In the succeeding decade, Jameson wrote a series of long essays on key thinkers of the Left, including Adorno, Bloch, Benjamin, Lukács, and Marcuse, which sought both to make these authors (whose works were not translated into English at the time) more widely known in the Anglophone academy and to examine their usefulness for contemporary cultural politics. These essays were brought together in Marxism and Form (1971), undoubtedly the most important book on Marxist aesthetics of the latter half of the 20th century. In a companion volume, The Prison-House of Language (1972), Jameson provided a critical account of Russian Formalism and structuralism.

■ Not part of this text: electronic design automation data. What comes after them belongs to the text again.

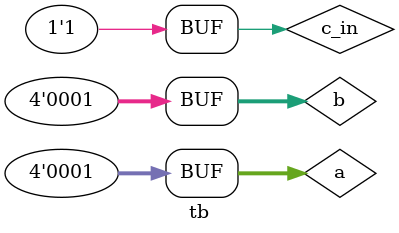
<source format=sv>
module tb;
  wire [3:0] sum;
  wire c_out;
  reg [3:0] a,b;
  reg c_in;
  
  cla cla_inst(.sum(sum),.c_out(c_out),.a(a),.b(b),.c_in(c_in));
  
  initial 
    begin
      $monitor("t=%0t, sum=%b, c_out=%b, a= %b, b=%b, c_in=%b",$time, sum, c_out, a,b,c_in);
      #5 a=4'b0101; b=4'b1001; c_in=0;
       #5 a=4'b0100; b=4'b1010; c_in=1;
       #5 a=4'b0000; b=4'b0001; c_in=0;
       #5 a=4'b0001; b=4'b0001; c_in=1;
      
    end
  
endmodule
</source>
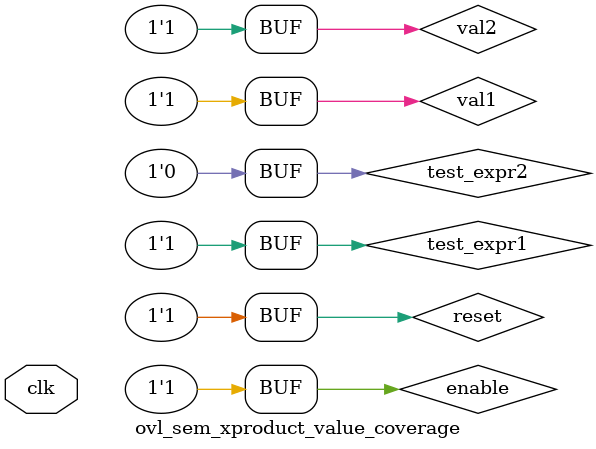
<source format=sv>
module ovl_sem_xproduct_value_coverage(input logic clk);
  logic reset = 1'b1;
  logic enable = 1'b1;
  logic val1 = 1'b1;
  logic val2 = 1'b1;
`ifdef FAIL
  localparam int cov_check = 1;
  logic test_expr1 = 1'b1;
  logic test_expr2 = 1'b1;
`else
  localparam int cov_check = 0;
  logic test_expr1 = 1'b1;
  logic test_expr2 = 1'b0;
`endif

  ovl_xproduct_value_coverage #(
      .width1(1),
      .width2(1),
      .val1_width(1),
      .val2_width(1),
      .val1_count(1),
      .val2_count(1),
      .coverage_check(cov_check)) dut (
      .clock(clk),
      .reset(reset),
      .enable(enable),
      .test_expr1(test_expr1),
      .test_expr2(test_expr2),
      .val1(val1),
      .val2(val2),
      .fire());
endmodule

</source>
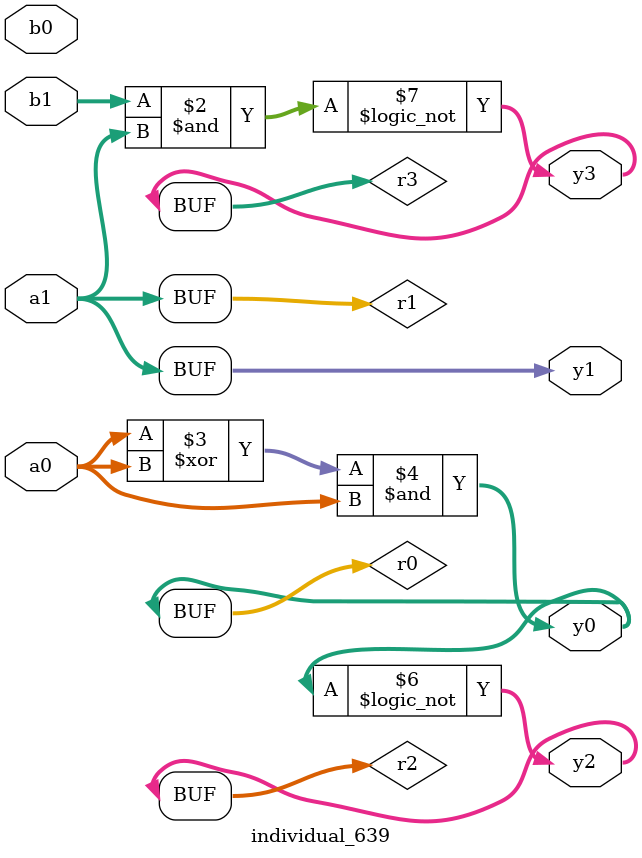
<source format=sv>
module individual_639(input logic [15:0] a1, input logic [15:0] a0, input logic [15:0] b1, input logic [15:0] b0, output logic [15:0] y3, output logic [15:0] y2, output logic [15:0] y1, output logic [15:0] y0);
logic [15:0] r0, r1, r2, r3; 
 always@(*) begin 
	 r0 = a0; r1 = a1; r2 = b0; r3 = b1; 
 	 r3  &=  r1 ;
 	 r0  ^=  r0 ;
 	 r0  &=  a0 ;
 	 r2 = ! b0 ;
 	 r2 = ! r0 ;
 	 r3 = ! r3 ;
 	 y3 = r3; y2 = r2; y1 = r1; y0 = r0; 
end
endmodule
</source>
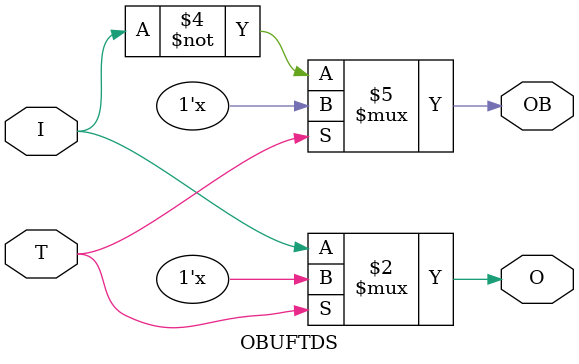
<source format=v>
module OBUFTDS (
  input  I,
  input  T,
  (* iopad_external_pin *)
  output O,
  (* iopad_external_pin *)
  output OB
);
  parameter IOSTANDARD  = "DEFAULT";
  parameter SLEW        = "SLOW";
  parameter PULLTYPE    = "NONE";
  parameter IO_LOC_PAIRS = ""; // Used by read_xdc.
  parameter HAS_OSERDES = 0;
  assign O  = (T == 1'b0) ?  I : 1'bz;
  assign OB = (T == 1'b0) ? ~I : 1'bz;
endmodule
</source>
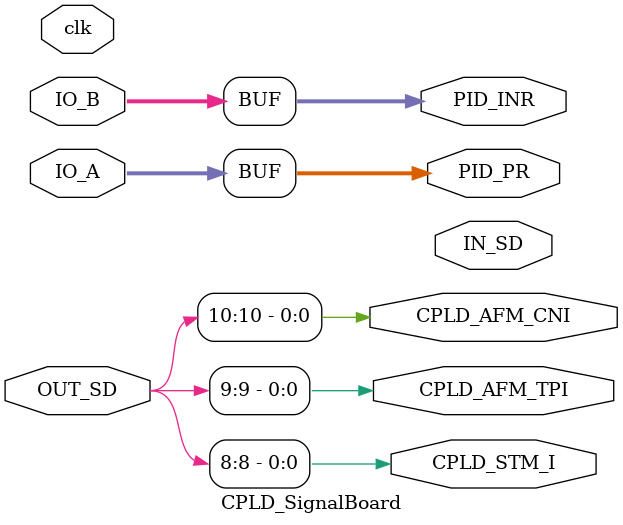
<source format=v>
`timescale 1ns / 1ps
module CPLD_SignalBoard(clk,OUT_SD,IN_SD,IO_A,IO_B,PID_PR,PID_INR,CPLD_STM_I,CPLD_AFM_TPI,CPLD_AFM_CNI);
	input clk; //1M
	input [7:0] IO_A;
	input [7:0] IO_B;
	input [15:8] OUT_SD;

	output [15:8] IN_SD;
   output [7:0] PID_PR;
   output [7:0] PID_INR;
	 
	 output CPLD_STM_I;
	 output CPLD_AFM_TPI;
	 output CPLD_AFM_CNI;
	
	assign CPLD_STM_I = OUT_SD[8];
	assign CPLD_AFM_TPI = OUT_SD[9];
	assign CPLD_AFM_CNI = OUT_SD[10];
	
	assign PID_PR[7:0] =	IO_A[7:0]; //¹â¸ô°åÒÑ¾­½«Êý¾ÝËù´æ£¬´Ë´¦Ö»ÐèÖ±Á¬¼´¿É
	assign PID_INR[7:0] =	IO_B[7:0];

endmodule

</source>
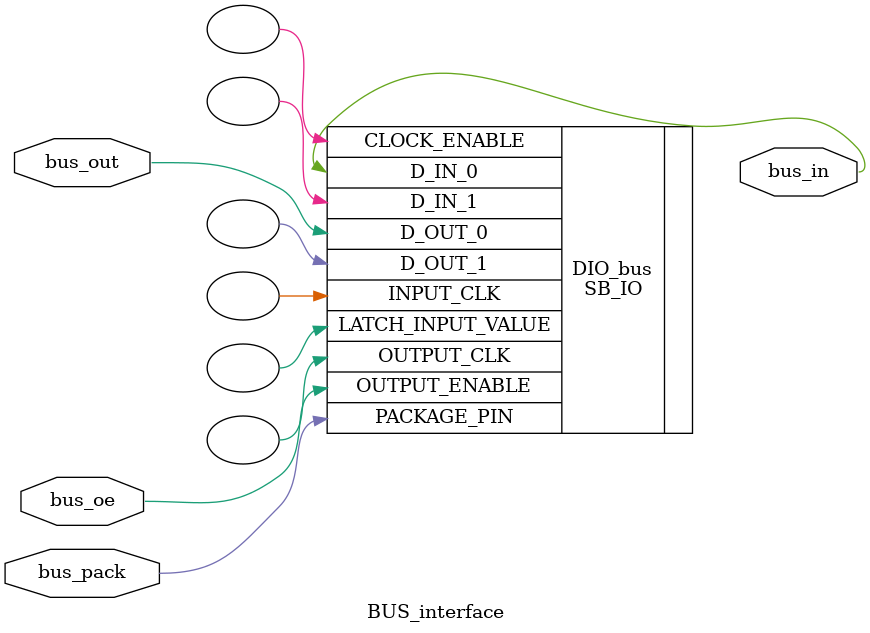
<source format=v>
/************************************************************************
* BUS_interface 
*
*************************************************************************
* inout bus_pack    : Assignment to  BUS Package Pin
* input bus_out     : Writing BUS signal input
* input bus_oe      : BUS output enable (OE - high active) signal input
* output bus_in     : Reading BUS_input signal output
***************************************************************************
*
****************************************************************************/


module BUS_interface(
    inout bus_pack,  

    input bus_out,
    input bus_oe,
    output bus_in);


    SB_IO DIO_bus(
        .PACKAGE_PIN(bus_pack),
        .LATCH_INPUT_VALUE(),
        .CLOCK_ENABLE(),
        .INPUT_CLK(),
        .OUTPUT_CLK(),
        .OUTPUT_ENABLE(bus_oe),
        .D_OUT_0(bus_out),         
        .D_OUT_1(),
        .D_IN_0(bus_in),
        .D_IN_1());
    defparam DIO_bus.PIN_TYPE = 6'b1010_01; // Simple input and Simple Tristate output
    defparam DIO_bus.IO_STANDARD = "SB_LVCMOS";


endmodule
</source>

In The Political Unconscious: Narrative as a Socially Symbolic Act (1981), Jameson continued his investigation of the link between style and politics. Highly influential in literary studies and Cultural studies, the concept of the political unconscious adapts the psychoanalytic concept of wish-fulfilment to explain the unconscious social and political presuppositions of cultural works. Jameson's thesis is that cultural texts are symbolic solutions to real historical problems. They bring into existence in textual form a vision of society that society itself is incapable of realizing. Textual analysis, following this logic, tries to reconstruct (or reverse engineer) the historical sub-text or problematic driving a particular text by asking how it works. His key exhibit in this regard is the 19th-century's obsession with the notion of ressentiment (particularly in the work of Friedrich Nietzsche and Joseph Conrad), which, as he shows, served the ideological purpose of discrediting all forms of political action.